Earlier on there's Gravedorcus. There's barely any room to maneuver in and, due to the boss's movement patterns through the floor and his resilience to everything but ice, you'll be stuck with Vol Grando the entire fight making him surprisingly durable.
Ruvas Forest, one of the game's "straight line from point A to point B" sections. On normal, it won't be too bad... on hard, with a level cap of 1, however, it will absolutely destroy you. Observe. You'll need a lot of jumping, a lot of health items, and a lot of luck.
The Hard Mode version of the Skeleton Cave in a fresh New Game is unpleasant, too. Sure, you get Vol Macir (a blunt weapon) dropped in your lap shortly beforehand, but it's not of much consolation. The place now contains a Blade Master, a very fast enemy you'll be very hard pressed to defeat withourt bashing it with a glyph union at least once, and drastically buffed Bone Pillars that can shoot fire at an unreasonable rate, and the only Scutum glyph you have at this point is useless, as it doesn't cover your front side. You basically have four options for dealing with them. One is to charge and take a ton of damage, probably dying in the process (not recommended). The second is to destroy them using Glyph Unions, and this wastes your precious hearts. Three is to chip them to death from the edge of the screen with Culter, Arcus, Grando, or Umbra, all of which take an eternity due to all of them being a type that the Bone Pillars resist. Luminatio can't be used for the first stack because it simply does not reach, and the second stack is positioned in such a way they're inevitably going to shoot at you several times before you can get away, not to mention yet another stack being to the left anyway. The final, ideal way requires you to think outside the box. Return to the Monastery with Luminatio and Umbra, and go to the falling blocks room. Destroy them with the Light/Dark union, and absorb the Cubus glyph. While it seems completely useless at first glance, the important part is that the Bone Pillars' fireballs cannot pass through it, so you can use it to protect yourself while you inch forward (staying crouched for the most part so the middle pillars' shot goes over your head), dropping more cubes until you're close enough enough to bash them with Vol Macir. Repeat for the second stack of three, destroy the block beneath you with Luminatio, and repeat Cubus a final time for the last stack. Even that is a little slow, and carries the risk of getting hit in the face. At the very least, Maneater (the boss) remains rather pathetic, and can be put down without significant trouble, as well as the place's sole save point being at his boss door.

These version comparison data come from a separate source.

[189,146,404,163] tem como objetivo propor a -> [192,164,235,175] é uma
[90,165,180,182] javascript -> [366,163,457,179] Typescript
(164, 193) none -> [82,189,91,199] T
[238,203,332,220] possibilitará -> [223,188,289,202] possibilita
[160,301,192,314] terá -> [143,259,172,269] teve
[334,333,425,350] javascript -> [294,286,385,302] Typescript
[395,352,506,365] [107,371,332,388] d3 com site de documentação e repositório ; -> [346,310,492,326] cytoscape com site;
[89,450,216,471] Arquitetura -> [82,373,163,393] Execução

They Changed It, Now It Sucks: Quite a few people were upset with the shift from exploration to combat. Even when the fanbase warmed up to it, the most common criticism is the linear level design.

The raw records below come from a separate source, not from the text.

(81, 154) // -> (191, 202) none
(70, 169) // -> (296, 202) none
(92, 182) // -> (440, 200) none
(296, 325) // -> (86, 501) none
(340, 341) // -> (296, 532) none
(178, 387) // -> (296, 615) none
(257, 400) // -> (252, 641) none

They Wasted a Perfectly Good Plot: Albus Mode could've been an entirely alternate stoyline a la Julius Mode, wherein Albus decides that he'll take on Dracula instead of Shanoa (since that seems to have been his driving motivation to begin with), and the battle with possessed Albus is fought against Shanoa instead, but all it amounts to is a Self-Imposed Challenge.

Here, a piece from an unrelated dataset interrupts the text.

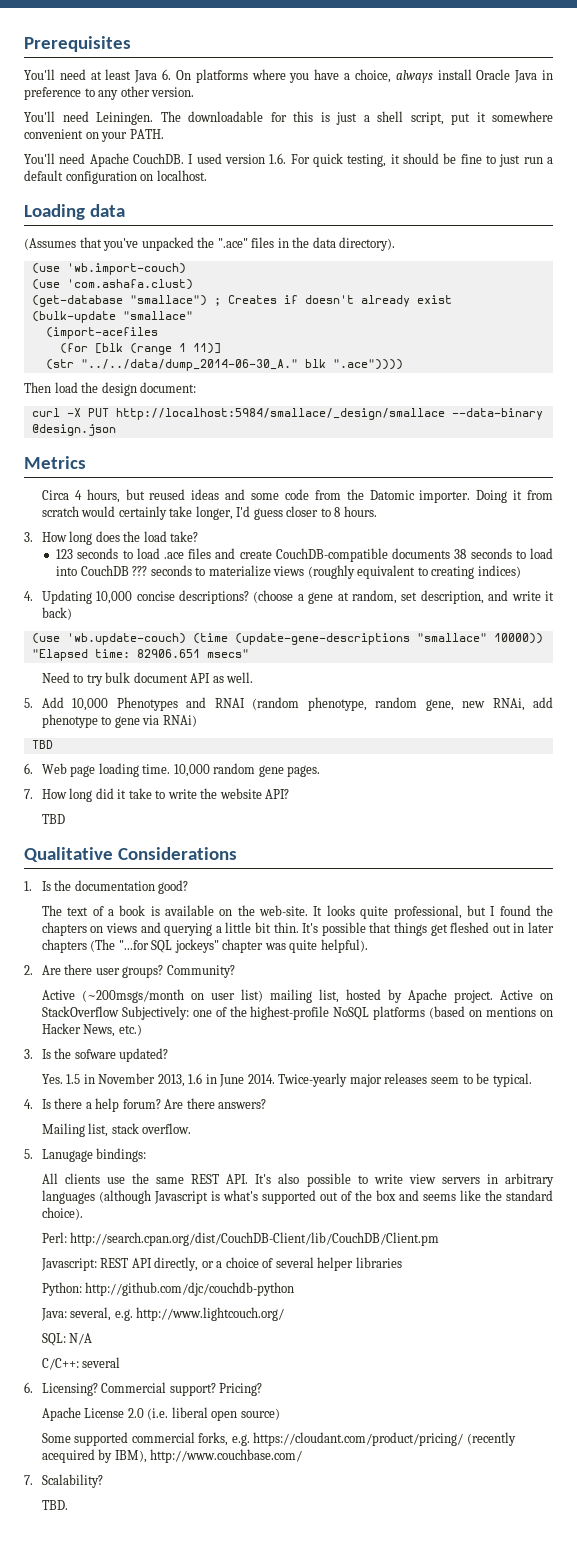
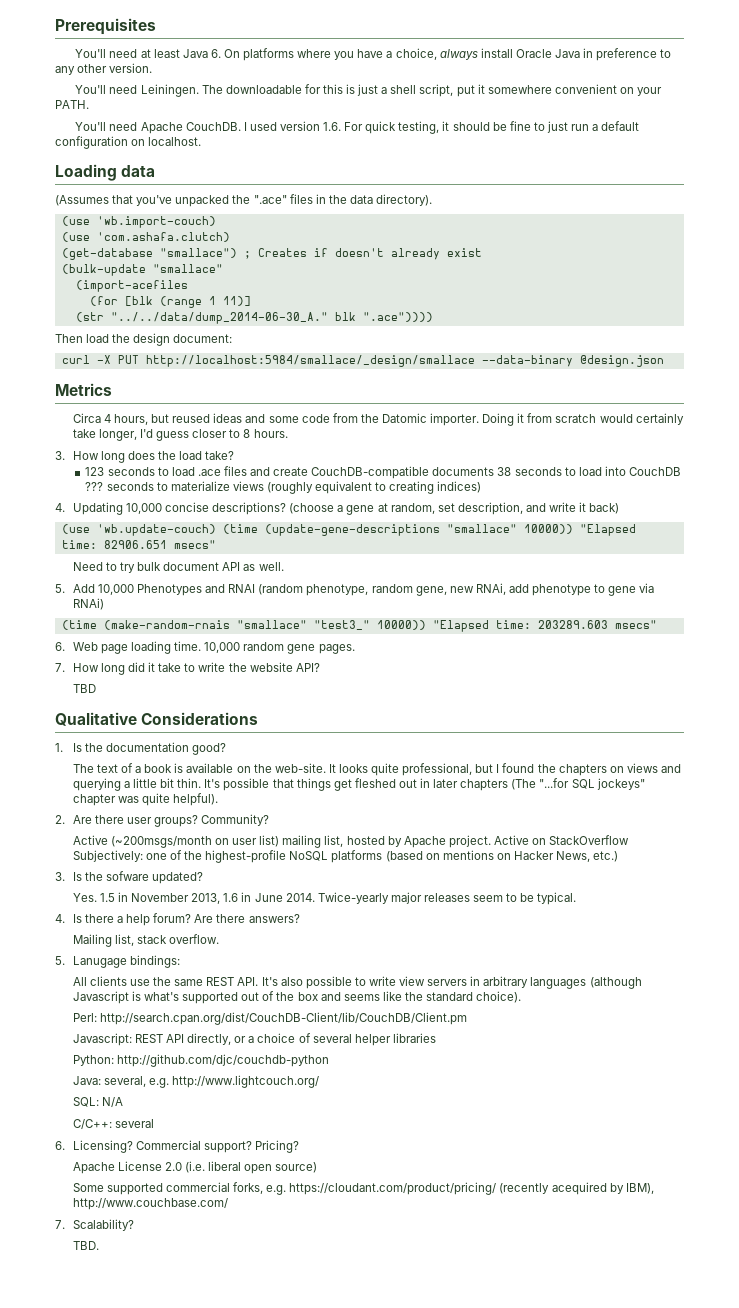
[66,279,193,290] 'com.ashafa.clust) -> [96,232,230,242] 'com.ashafa.clutch)
[31,740,53,749] TBD -> [61,620,657,632] (time (make-random-rnais "smallace" "test3_" 10000)) "Elapsed time: 203289.603 msecs"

Vindicated by History: While not exactly hated at its release, the game has gotten an ever warmer reception as the years pass. The numerous attempts to shake up the formula, having a main female protagonist, a refinement of the Soul system, and a higher degree of challenge have put it for many as the best DS entry in the series, if not one of the best Metroidvanias in the series, period.
Win Back the Crowd: This game includes many linear, enemy-dense areas with distinct patterns, high damage, and a variety of weapons to appeal to Classicvania fans. It largely worked, while still providing enough secrets, backtracking, and exploration in the latter half to satisfy the metroidvania crowd.
The Woobie: Shanoa. She got manipulated into resurrecting Dracula by none other than the man who raised her, who also stole her memories and emotions.